China Carbon Black Continues Its Bearish Run in January 2022
- 08-Feb-2022 3:50 PM
- Journalist: Li Hua
After finishing 2021 on a weaker note, China Carbon Black is yet to observe a change in momentum as sluggish demand and stable cost pressure continue to deter market sentiment. Carbon Black prices went downwards in H2 of Q4, and since then prices have remained on a bearish rally into Q1 2022.
Carbon black prices have dropped by more than 9.6% since the beginning of December 2021. Weakening demand fundamentals from downstream rubber industry have adversely impacted the consumption of the material. Southern China has observed another resurgence in covid cases which resulted in shutdowns of several rubber manufacturing units. This has further hampered the demand of Carbon Black from rubber industry.
Tire industry has also been going through off-season stagnancy which culminated in healthy inventory levels, and sluggish demand of rubber products. Original equipment tire demand has been soft owing to stagnant vehicle production in automotive industry while off-season lull has weakened replacement tire consumption.

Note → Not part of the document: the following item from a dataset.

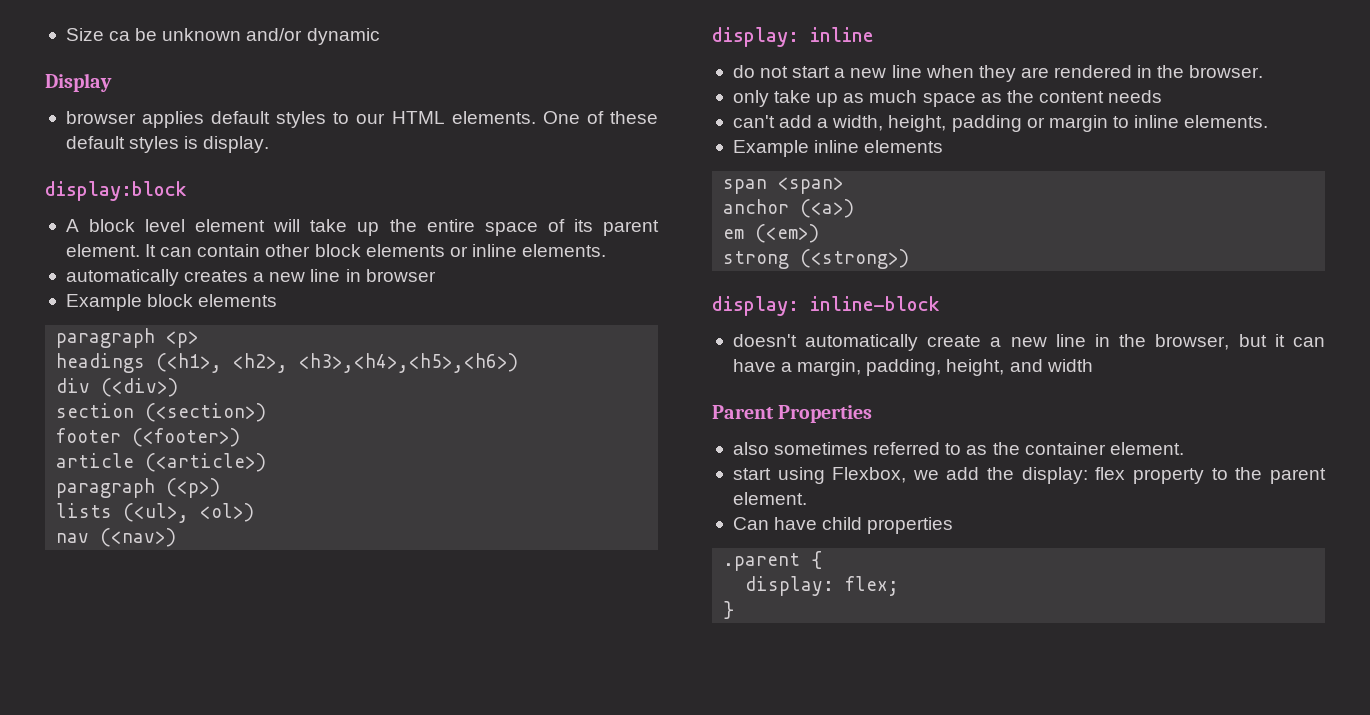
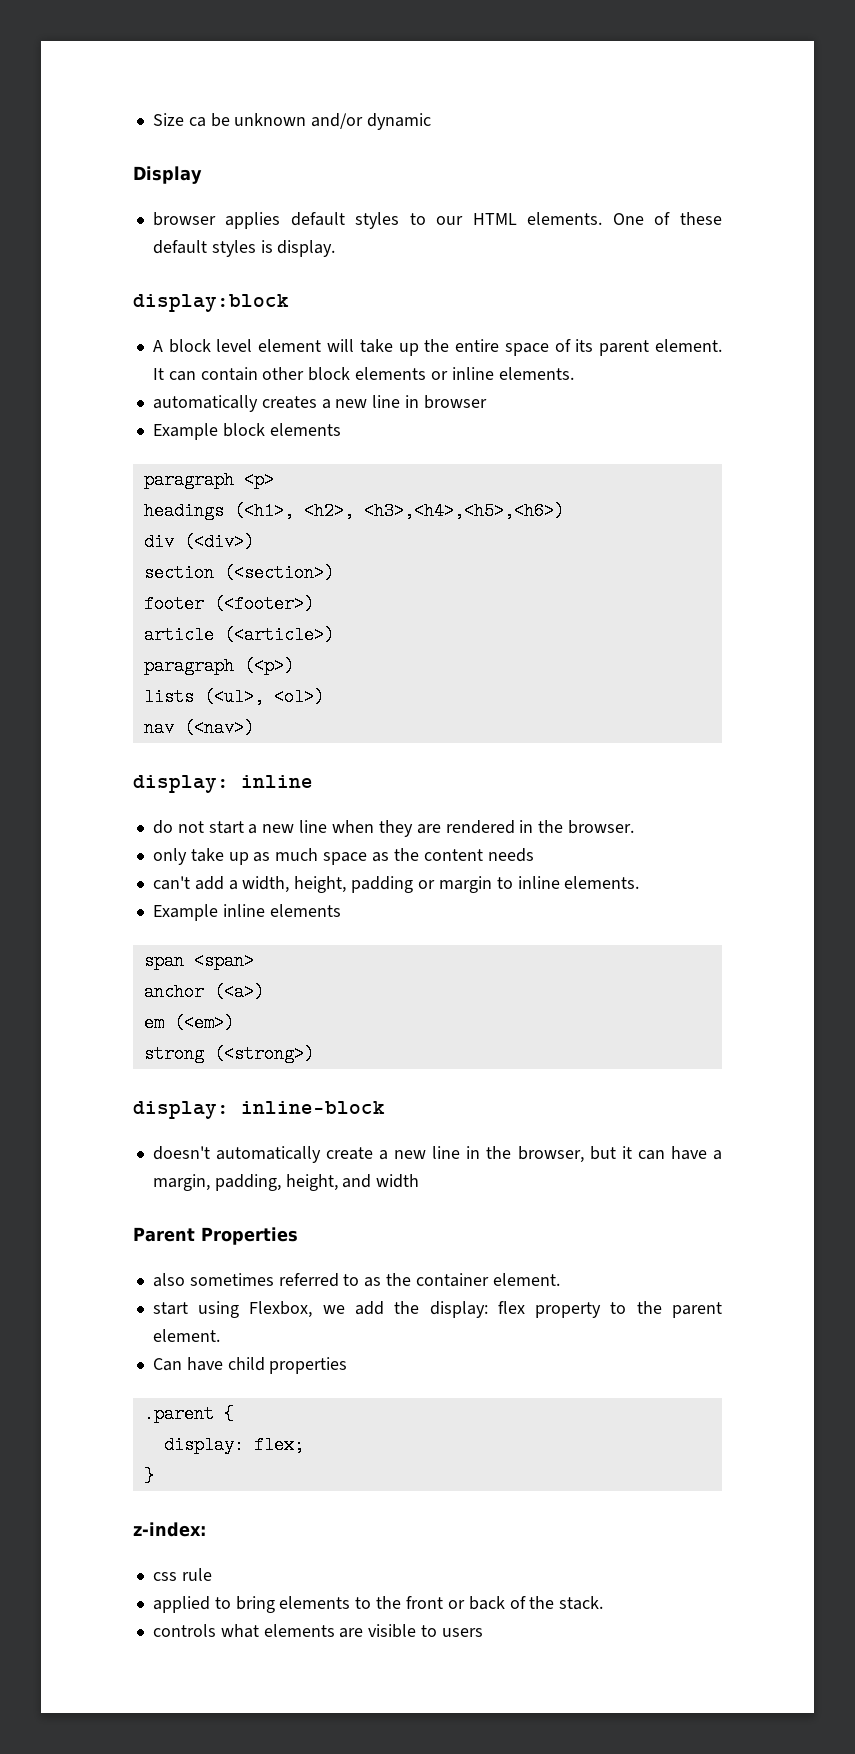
(735, 610) none -> [133,1522,206,1537] [152,1568,212,1581] [152,1596,604,1613] [152,1624,483,1638] // z-index: // css rule // applied to bring elements to the front or back of the stack. // controls what elements are visible to users

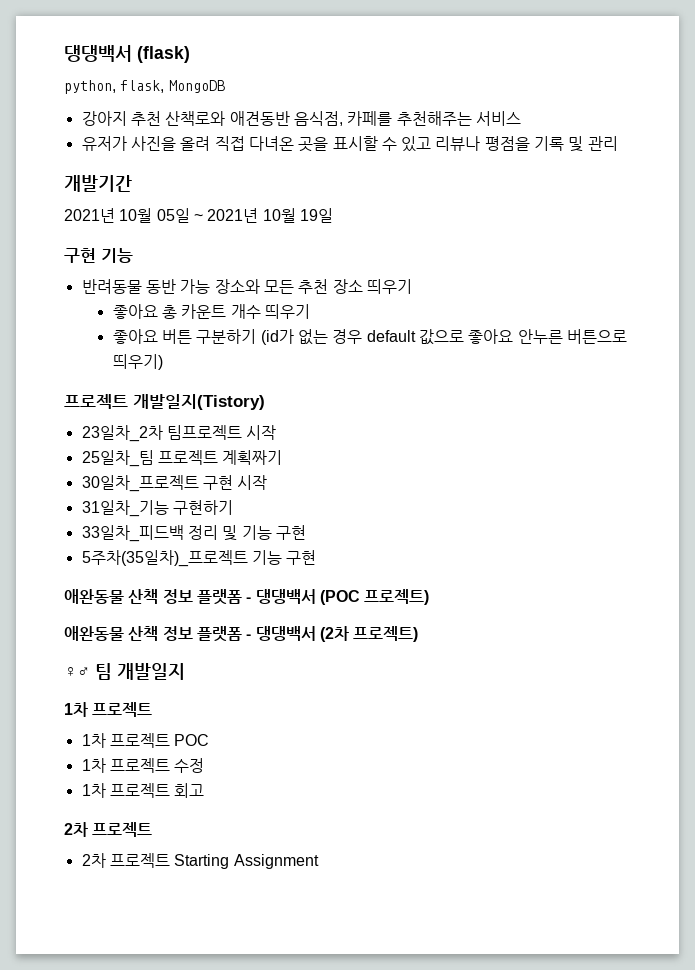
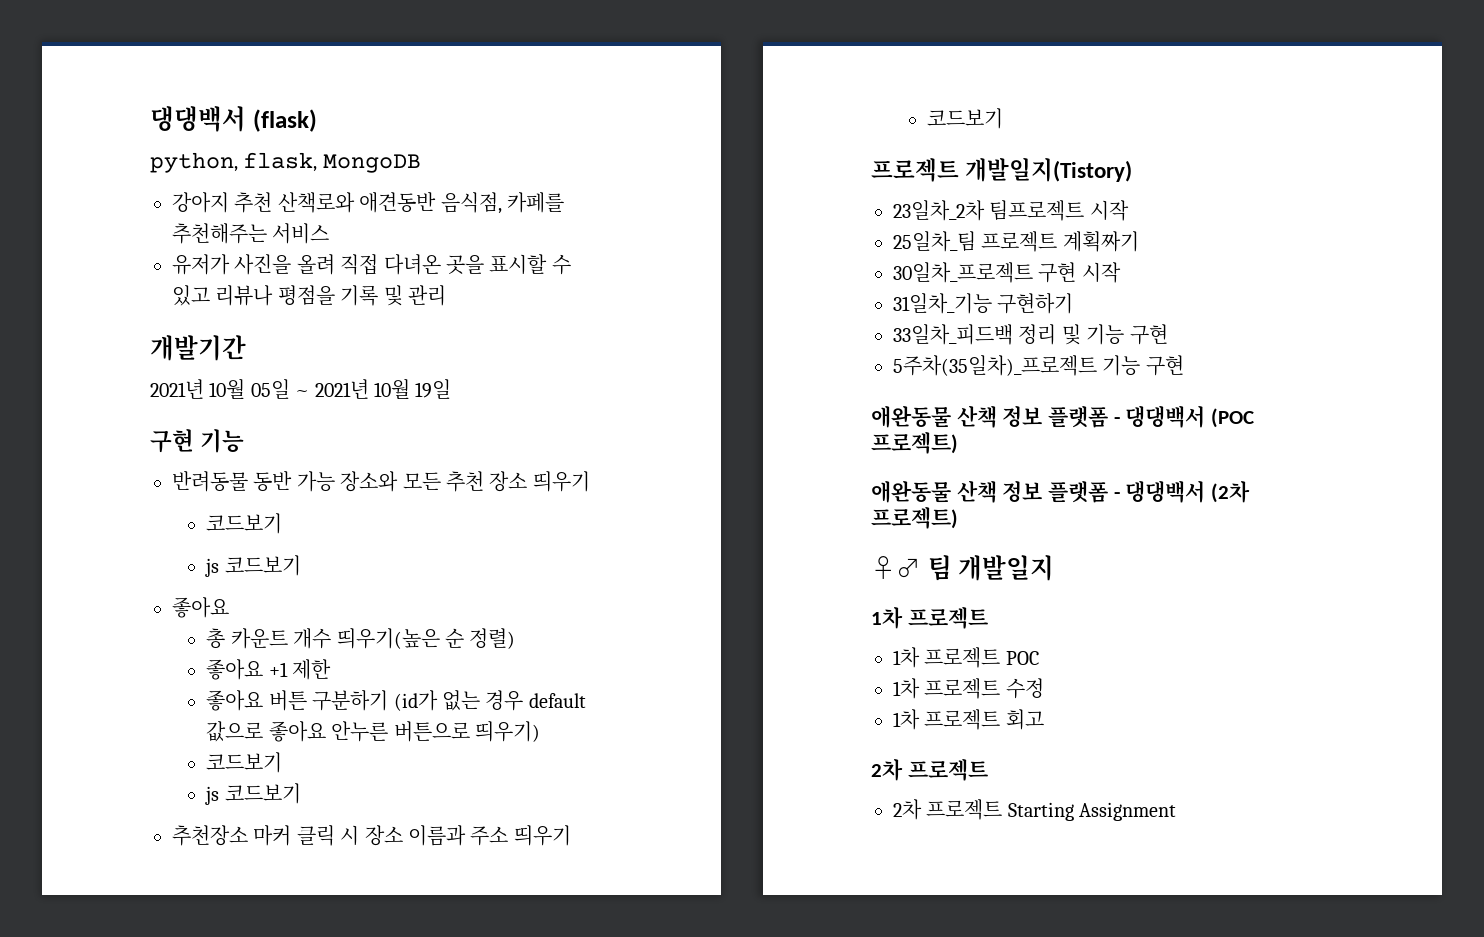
[112,304,158,319] // 좋아요 -> [206,513,283,534] [205,555,301,577] [172,597,229,618] // 코드보기 // js 코드보기 // 좋아요 //
[265,304,311,319] 띄우기 -> [336,628,516,649] [206,659,332,680] 띄우기(높은 순 정렬) // 좋아요 +1 제한
(163, 362) none -> [206,752,283,773] [205,783,301,805] [172,825,571,846] [927,108,1004,129] // 코드보기 // js 코드보기 // 추천장소 마커 클릭 시 장소 이름과 주소 띄우기 // 코드보기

Meanwhile, raw material coal tar prices have been consistently falling which resulted in declined cost pressure over downstream Carbon black. Market participants have been forced to keep the prices on a weaker end. Transactions have been weak owing to slowing market sentiment in China.
As per ChemAnalyst, “Carbon Black market is expected to remain weak in coming weeks owing to sluggish demand fundamentals and deteriorating cost pressure from upstream Coal tar prices. Tire industry is unlikely to improve consumption in the short term and given healthy inventory levels, consumption of rubber products is also likely to be stagnant. However, market participants can expect change in momentum in Q2 where seasonal demand push is likely to improve the market dynamics of carbon black in China.”